GSA Annual Meeting in Denver, Colorado, USA - 2016

Paper No. 202-4
Presentation Time: 8:50 AM

REACTIVATION AND SUPERPOSITION OF CENOZOIC BRITTLE DEFORMATION IN OROGEN-PARALLEL SHEAR ZONES IN THE SOUTHERN APPALACHIAN MOUNTAINS: THE EVERONA FAULT AND MOUNTAIN RUN FAULT ZONE IN VIRGINIA, U.S.A


BOBYARCHICK, Andy R., Department of Geography & Earth Sciences, University of North Carolina at Charlotte, 9201 University City Blvd, Charlotte, NC 28223, arbobyar@uncc.edu

The Everona fault is a Neogene or Quaternary tectonic structure that is superimposed on an older late Paleozoic orogen-parallel shear zone, the Mountain Run fault zone, in the Blue Ridge foothills of central Virginia. The Mountain Run fault zone is comparable in orogenic position, kinematics, and age with the Brevard fault zone and together comprise a transprovince shear zone over 1,000 m long in the Southern Appalachians. The Everona fault is not historically seismic (>M1.5), but the fault is ~40 km from the epicenter of the 5.8 magnitude 23 August 2011 Mineral, Virginia, earthquake.The Everona fault is recognized as multiple displacements of an unconformity between weathered mylonites in the older Mountain Run fault zone and an overlying colluvial/fluvial sequence of pebble gravel and massive, ferruginous loamy sand forming higher terrace deposits along the Mountain Run channel. This unconformity is faulted and warped into an antiform above several reverse faults with reverse dip-slip movement up-to-the-southeast. Faults in the Everona set trend parallel to the strike of the Mountain Run fault zone, but at the mesoscopic scale the faults cut across the strong transposition foliation in the phyllonites at a moderate angle. It does not appear that the strong mylonite foliation acted as to guide reverse faulting. Rather, a set of secondary axial planar cleavage planes in the mylonites may have acted as guides during faulting.
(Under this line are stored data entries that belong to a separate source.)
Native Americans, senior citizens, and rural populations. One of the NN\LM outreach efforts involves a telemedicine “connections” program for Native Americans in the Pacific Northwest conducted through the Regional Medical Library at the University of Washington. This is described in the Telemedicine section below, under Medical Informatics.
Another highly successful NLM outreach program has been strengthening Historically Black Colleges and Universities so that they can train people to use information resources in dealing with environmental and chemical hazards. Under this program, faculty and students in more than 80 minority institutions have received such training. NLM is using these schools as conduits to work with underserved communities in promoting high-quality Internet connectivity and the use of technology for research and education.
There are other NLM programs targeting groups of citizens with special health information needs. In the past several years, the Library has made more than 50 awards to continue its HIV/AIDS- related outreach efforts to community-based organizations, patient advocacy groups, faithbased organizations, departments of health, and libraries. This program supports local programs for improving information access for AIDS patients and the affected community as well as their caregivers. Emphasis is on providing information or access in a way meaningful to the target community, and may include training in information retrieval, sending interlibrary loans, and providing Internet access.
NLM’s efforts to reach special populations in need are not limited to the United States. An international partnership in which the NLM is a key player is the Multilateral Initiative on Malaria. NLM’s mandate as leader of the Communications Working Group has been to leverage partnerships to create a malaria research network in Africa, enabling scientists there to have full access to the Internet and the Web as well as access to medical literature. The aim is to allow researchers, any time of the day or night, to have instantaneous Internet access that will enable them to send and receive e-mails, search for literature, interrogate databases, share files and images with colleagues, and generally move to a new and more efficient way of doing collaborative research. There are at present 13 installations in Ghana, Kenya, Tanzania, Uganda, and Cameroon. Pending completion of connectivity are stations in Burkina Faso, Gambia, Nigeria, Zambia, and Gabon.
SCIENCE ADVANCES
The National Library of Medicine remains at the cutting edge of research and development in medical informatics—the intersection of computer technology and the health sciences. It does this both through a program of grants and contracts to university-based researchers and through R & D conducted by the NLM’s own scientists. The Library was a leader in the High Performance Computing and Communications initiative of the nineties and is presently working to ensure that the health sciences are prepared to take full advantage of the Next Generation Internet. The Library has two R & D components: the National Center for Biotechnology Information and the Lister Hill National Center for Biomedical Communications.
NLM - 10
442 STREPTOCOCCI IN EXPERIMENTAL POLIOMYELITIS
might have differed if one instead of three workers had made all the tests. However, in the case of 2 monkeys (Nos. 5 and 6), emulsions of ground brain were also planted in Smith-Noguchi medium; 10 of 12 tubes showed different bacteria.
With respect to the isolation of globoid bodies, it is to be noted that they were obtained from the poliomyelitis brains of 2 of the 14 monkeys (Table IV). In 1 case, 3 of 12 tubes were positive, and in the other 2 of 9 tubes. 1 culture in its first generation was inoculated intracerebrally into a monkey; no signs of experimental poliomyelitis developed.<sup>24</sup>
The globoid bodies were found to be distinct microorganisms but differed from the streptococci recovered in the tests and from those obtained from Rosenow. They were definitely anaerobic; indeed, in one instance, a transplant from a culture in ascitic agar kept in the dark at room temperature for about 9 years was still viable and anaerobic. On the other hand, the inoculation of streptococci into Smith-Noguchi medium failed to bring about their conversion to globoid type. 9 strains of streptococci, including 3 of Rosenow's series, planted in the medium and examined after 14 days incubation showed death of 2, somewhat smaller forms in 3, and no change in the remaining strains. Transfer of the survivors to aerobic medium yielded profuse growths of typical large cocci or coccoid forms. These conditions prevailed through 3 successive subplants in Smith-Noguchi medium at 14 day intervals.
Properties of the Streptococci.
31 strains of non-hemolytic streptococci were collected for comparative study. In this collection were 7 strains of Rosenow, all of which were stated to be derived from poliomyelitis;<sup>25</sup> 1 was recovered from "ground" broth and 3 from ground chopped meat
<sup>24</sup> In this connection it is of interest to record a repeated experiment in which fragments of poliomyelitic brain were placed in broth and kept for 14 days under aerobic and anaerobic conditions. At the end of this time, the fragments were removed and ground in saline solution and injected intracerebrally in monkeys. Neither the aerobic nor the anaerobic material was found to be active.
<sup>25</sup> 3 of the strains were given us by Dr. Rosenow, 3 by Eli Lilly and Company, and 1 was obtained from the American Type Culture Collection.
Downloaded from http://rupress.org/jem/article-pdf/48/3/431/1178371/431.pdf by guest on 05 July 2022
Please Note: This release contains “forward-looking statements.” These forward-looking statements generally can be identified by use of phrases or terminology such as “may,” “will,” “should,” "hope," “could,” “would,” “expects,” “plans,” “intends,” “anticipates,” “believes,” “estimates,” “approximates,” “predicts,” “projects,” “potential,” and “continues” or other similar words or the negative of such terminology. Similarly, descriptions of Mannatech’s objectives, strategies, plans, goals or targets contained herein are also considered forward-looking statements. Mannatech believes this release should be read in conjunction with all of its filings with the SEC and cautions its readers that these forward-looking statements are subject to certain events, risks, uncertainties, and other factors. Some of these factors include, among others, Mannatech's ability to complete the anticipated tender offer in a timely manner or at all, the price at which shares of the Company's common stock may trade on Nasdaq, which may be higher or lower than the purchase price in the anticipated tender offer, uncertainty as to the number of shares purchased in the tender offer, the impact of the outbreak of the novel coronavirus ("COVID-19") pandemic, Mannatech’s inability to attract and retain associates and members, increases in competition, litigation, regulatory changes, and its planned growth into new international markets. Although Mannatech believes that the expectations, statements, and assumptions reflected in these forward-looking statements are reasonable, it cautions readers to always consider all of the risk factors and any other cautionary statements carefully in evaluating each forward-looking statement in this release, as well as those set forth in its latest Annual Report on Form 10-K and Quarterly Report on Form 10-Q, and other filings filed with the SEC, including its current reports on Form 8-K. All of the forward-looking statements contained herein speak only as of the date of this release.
The system of reverse, near-surface faults has nearly pure dip-slip motion and approximately horizontal northwest-southeast trending P-axes. Throws on these faults are a couple of meters. The coincidence of faulted sedimentary deposits with a ridge- and stream terrace–forming soil derived from these deposits suggests that the deformation is geologically young. Potentially correlative dated stream terraces elsewhere in the western Piedmont of Virginia further suggest that motion on the Everona fault could be younger than Pliocene.